Re: [PATCH 1/2] sched/fair: Fix bandwidth timer clock drift condition
From: Xunlei Pang
Date: Mon Jun 18 2018 - 22:57:26 EST
On 6/19/18 2:44 AM, bsegall@xxxxxxxxxx wrote:
> Xunlei Pang <xlpang@xxxxxxxxxxxxxxxxx> writes:
>
>> The current condition to judge clock drift in expire_cfs_rq_runtime()
>> is wrong, the two runtime_expires are actually the same when clock
>> drift happens, so this condtion can never hit. The orginal design was
>> correctly done by commit a9cf55b28610 ("sched: Expire invalid runtime"),
>> but was changed to be the current one due to its locking issue.
>>
>> This patch introduces another way, it adds a new field in both structure
>> cfs_rq and cfs_bandwidth to record the expiration update sequence, and
>> use them to figure out if clock drift happens(true if they equal).
>
> It might just be simplest to revert the comparison change - if we read a
> torn value, the worst that happens is we extend incorrectly, and that
> is exactly what happens if we just read the old value.
>
> An extra int isn't exactly the worst thing though, so whichever.
I tried that, it might still consume the old runtime in the worst case,
I choosed this way considering more cfs_b->runtime_expires change in the
2nd patch.
The extra fields added can gurantee the correct control, also it does
not increase the total size of the two structures.
Thanks,
Xunlei
>
>>
>> This fix is also needed by the following patch.
>>
>> Fixes: 51f2176d74ac ("sched/fair: Fix unlocked reads of some cfs_b->quota/period")
>> Cc: Ben Segall <bsegall@xxxxxxxxxx>
>> Signed-off-by: Xunlei Pang <xlpang@xxxxxxxxxxxxxxxxx>
>> ---
>> kernel/sched/fair.c | 14 ++++++++------
>> kernel/sched/sched.h | 6 ++++--
>> 2 files changed, 12 insertions(+), 8 deletions(-)
>>
>> diff --git a/kernel/sched/fair.c b/kernel/sched/fair.c
>> index e497c05aab7f..9f384264e832 100644
>> --- a/kernel/sched/fair.c
>> +++ b/kernel/sched/fair.c
>> @@ -4590,6 +4590,7 @@ void __refill_cfs_bandwidth_runtime(struct cfs_bandwidth *cfs_b)
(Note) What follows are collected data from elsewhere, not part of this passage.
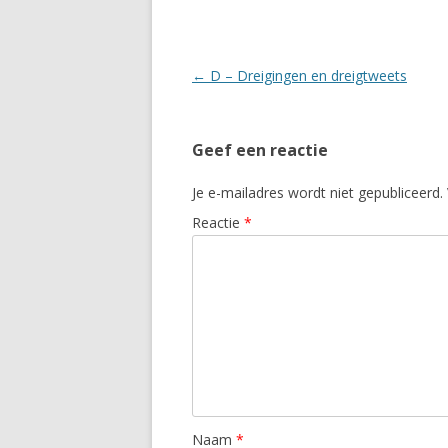
Berichtnavigatie
←
D – Dreigingen en dreigtweets
Geef een reactie
Je e-mailadres wordt niet gepubliceerd.
Reactie
*
Naam
*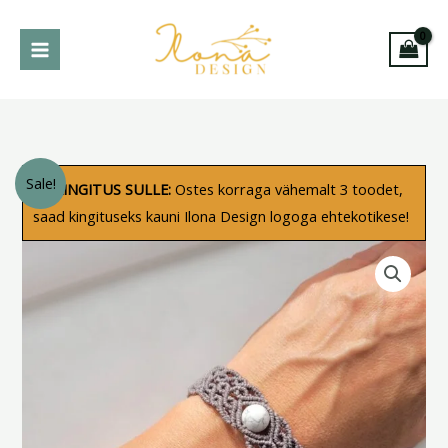
Skip
to
content
Käeehe
Algne
Praegune
Sale!
KINGITUS SULLE:
Ostes korraga vähemalt 3 toodet,
hauliidiga
saad kingituseks kauni Ilona Design logoga ehtekotikese!
hind
hind
kogus
oli:
on:
42.00 €.
32.00 €.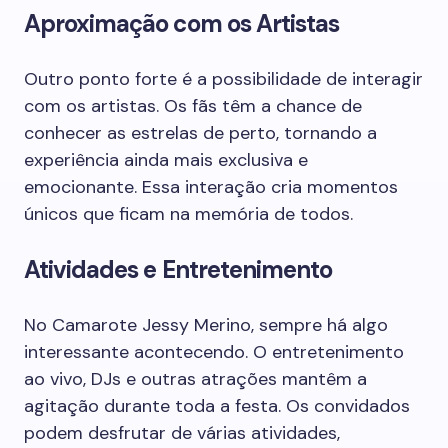
Aproximação com os Artistas
Outro ponto forte é a possibilidade de interagir
com os artistas. Os fãs têm a chance de
conhecer as estrelas de perto, tornando a
experiência ainda mais exclusiva e
emocionante. Essa interação cria momentos
únicos que ficam na memória de todos.
Atividades e Entretenimento
No Camarote Jessy Merino, sempre há algo
interessante acontecendo. O entretenimento
ao vivo, DJs e outras atrações mantêm a
agitação durante toda a festa. Os convidados
podem desfrutar de várias atividades,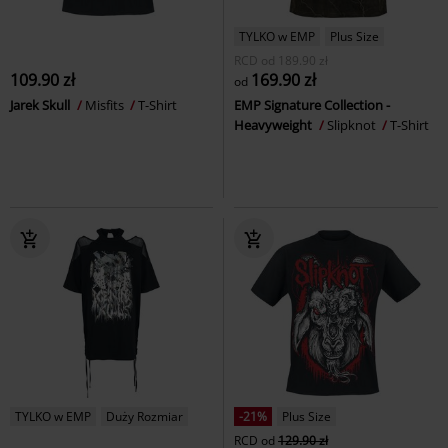
TYLKO w EMP
Plus Size
RCD
od
189.90 zł
109.90 zł
169.90 zł
od
Jarek Skull
Misfits
T-Shirt
EMP Signature Collection -
Heavyweight
Slipknot
T-Shirt
TYLKO w EMP
Duży Rozmiar
-21%
Plus Size
RCD
od
129.90 zł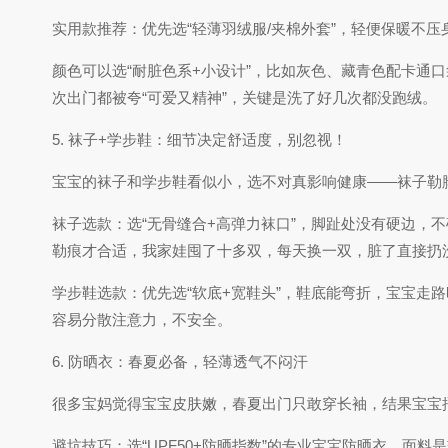
实用款推荐：优先选“轻薄羽绒服/夹棉外套”，轻便保暖不
颜色可以选“耐脏色系+小设计”，比如灰色、藏青色配卡通
次出门都被夸“可爱又精神”，关键是洗了好几次都没跑绒。
5. 袜子+学步鞋：细节决定舒适度，别忽视！
宝宝的袜子和学步鞋看似小，选不对真影响健康——袜子勒
袜子选款：选“无骨缝合+高弹力袜口”，脚趾处没有硬边
勒痕才合适，我家娃囤了十多双，每天换一双，脏了直接扔
学步鞋选款：优先选“软底+宽鞋头”，鞋底能弯折，宝宝
容易分散注意力，不安全。
6. 防晒衣：春夏必备，轻薄透气不闷汗
很多宝妈觉得宝宝皮肤嫩，春夏出门只敢穿长袖，结果宝宝
避坑技巧：选“UPF50+防晒指数”的专业宝宝防晒衣，面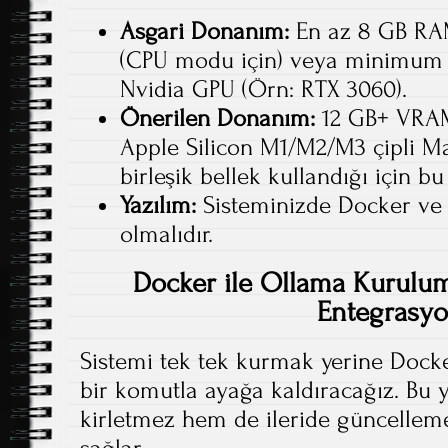
Asgari Donanım:
En az 8 GB RA
(CPU modu için) veya minimum 
Nvidia GPU (Örn: RTX 3060).
Önerilen Donanım:
12 GB+ VRAM
Apple Silicon M1/M2/M3 çipli Ma
birleşik bellek kullandığı için bu 
Yazılım:
Sisteminizde Docker ve
olmalıdır.
Docker ile Ollama Kurul
Entegrasy
Sistemi tek tek kurmak yerine Docke
bir komutla ayağa kaldıracağız. Bu
kirletmez hem de ileride güncelleme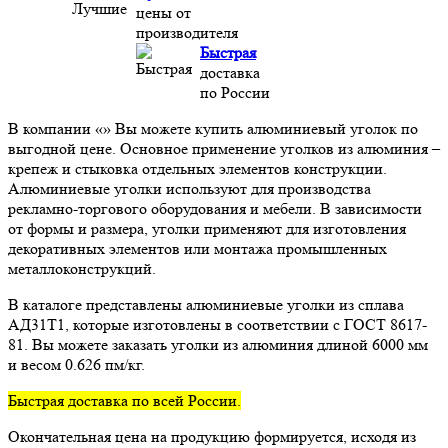
цены от
производителя
Быстрая
доставка
по России
В компании «» Вы можете купить алюминиевый уголок по
выгодной цене. Основное применение уголков из алюминия –
крепеж и стыковка отдельных элементов конструкции.
Алюминиевые уголки используют для производства
рекламно-торгового оборудования и мебели. В зависимости
от формы и размера, уголки применяют для изготовления
декоративных элементов или монтажа промышленных
металлоконструкций.
В каталоге представлены алюминиевые уголки из сплава
АД31Т1, которые изготовлены в соответствии с ГОСТ 8617-
81. Вы можете заказать уголки из алюминия длиной 6000 мм
и весом 0.626 пм/кг.
Быстрая доставка по всей России.
Окончательная цена на продукцию формируется, исходя из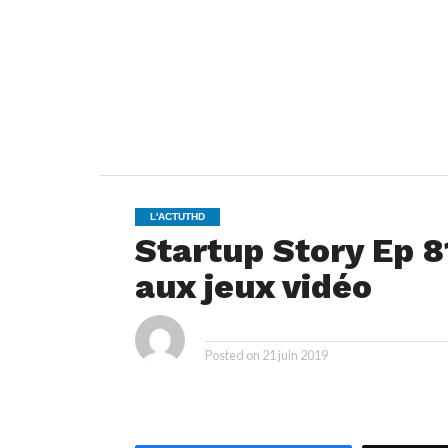
L'ACTUTHD
Startup Story Ep 81
aux jeux vidéo
ya
By
Posted on
21 juin 2019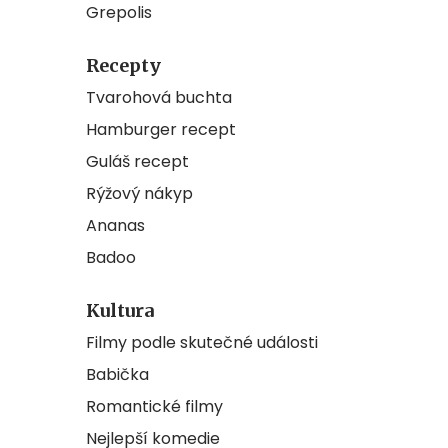
Grepolis
Recepty
Tvarohová buchta
Hamburger recept
Guláš recept
Rýžový nákyp
Ananas
Badoo
Kultura
Filmy podle skutečné události
Babička
Romantické filmy
Nejlepší komedie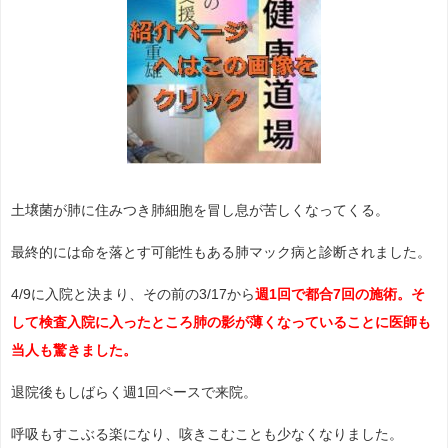
土壌菌が肺に住みつき肺細胞を冒し息が苦しくなってくる。
最終的には命を落とす可能性もある肺マック病と診断されました。
4/9に入院と決まり、その前の3/17から
週1回で都合7回の施術。そ
して検査入院に入ったところ肺の影が薄くなっていることに医師も
当人も驚きました。
退院後もしばらく週1回ペースで来院。
呼吸もすこぶる楽になり、咳きこむことも少なくなりました。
>> now = sched_clock_cpu(smp_processor_id());
>> cfs_b->runtime = cfs_b->quota;
>> cfs_b->runtime_expires = now + ktime_to_ns(cfs_b->period);
>> + cfs_b->expires_seq++;
>> }
>>
>> static inline struct cfs_bandwidth *tg_cfs_bandwidth(struct task_group *tg)
>> @@ -4612,6 +4613,7 @@ static int assign_cfs_rq_runtime(struct cfs_rq *cfs_rq)
>> struct task_group *tg = cfs_rq->tg;
>> struct cfs_bandwidth *cfs_b = tg_cfs_bandwidth(tg);
>> u64 amount = 0, min_amount, expires;
>> + int expires_seq;
>>
>> /* note: this is a positive sum as runtime_remaining <= 0 */
>> min_amount = sched_cfs_bandwidth_slice() - cfs_rq->runtime_remaining;
>> @@ -4629,6 +4631,7 @@ static int assign_cfs_rq_runtime(struct cfs_rq *cfs_rq)
>> }
>> }
>> expires = cfs_b->runtime_expires;
>> + expires_seq = cfs_b->expires_seq;
>> raw_spin_unlock(&cfs_b->lock);
>>
>> cfs_rq->runtime_remaining += amount;
>> @@ -4637,8 +4640,10 @@ static int assign_cfs_rq_runtime(struct cfs_rq *cfs_rq)
>> * spread between our sched_clock and the one on which runtime was
>> * issued.
>> */
>> - if ((s64)(expires - cfs_rq->runtime_expires) > 0)
>> + if ((s64)(expires - cfs_rq->runtime_expires) > 0) {
>> cfs_rq->runtime_expires = expires;
>> + cfs_rq->expires_seq = expires_seq;
>> + }
>>
>> return cfs_rq->runtime_remaining > 0;
>> }
>> @@ -4664,12 +4669,9 @@ static void expire_cfs_rq_runtime(struct cfs_rq *cfs_rq)
>> * has not truly expired.
>> *
>> * Fortunately we can check determine whether this the case by checking
>> - * whether the global deadline has advanced. It is valid to compare
>> - * cfs_b->runtime_expires without any locks since we only care about
>> - * exact equality, so a partial write will still work.
>> + * whether the global deadline(cfs_b->expires_seq) has advanced.
>> */
>> -
>> - if (cfs_rq->runtime_expires != cfs_b->runtime_expires) {
>> + if (cfs_rq->expires_seq == cfs_b->expires_seq) {
>> /* extend local deadline, drift is bounded above by 2 ticks */
>> cfs_rq->runtime_expires += TICK_NSEC;
>> } else {
>> diff --git a/kernel/sched/sched.h b/kernel/sched/sched.h
>> index 6601baf2361c..e977e04f8daf 100644
>> --- a/kernel/sched/sched.h
>> +++ b/kernel/sched/sched.h
>> @@ -334,9 +334,10 @@ struct cfs_bandwidth {
>> u64 runtime;
>> s64 hierarchical_quota;
>> u64 runtime_expires;
>> + int expires_seq;
>>
>> - int idle;
>> - int period_active;
>> + short idle;
>> + short period_active;
>> struct hrtimer period_timer;
>> struct hrtimer slack_timer;
>> struct list_head throttled_cfs_rq;
>> @@ -551,6 +552,7 @@ struct cfs_rq {
>>
>> #ifdef CONFIG_CFS_BANDWIDTH
>> int runtime_enabled;
>> + int expires_seq;
>> u64 runtime_expires;
>> s64 runtime_remaining;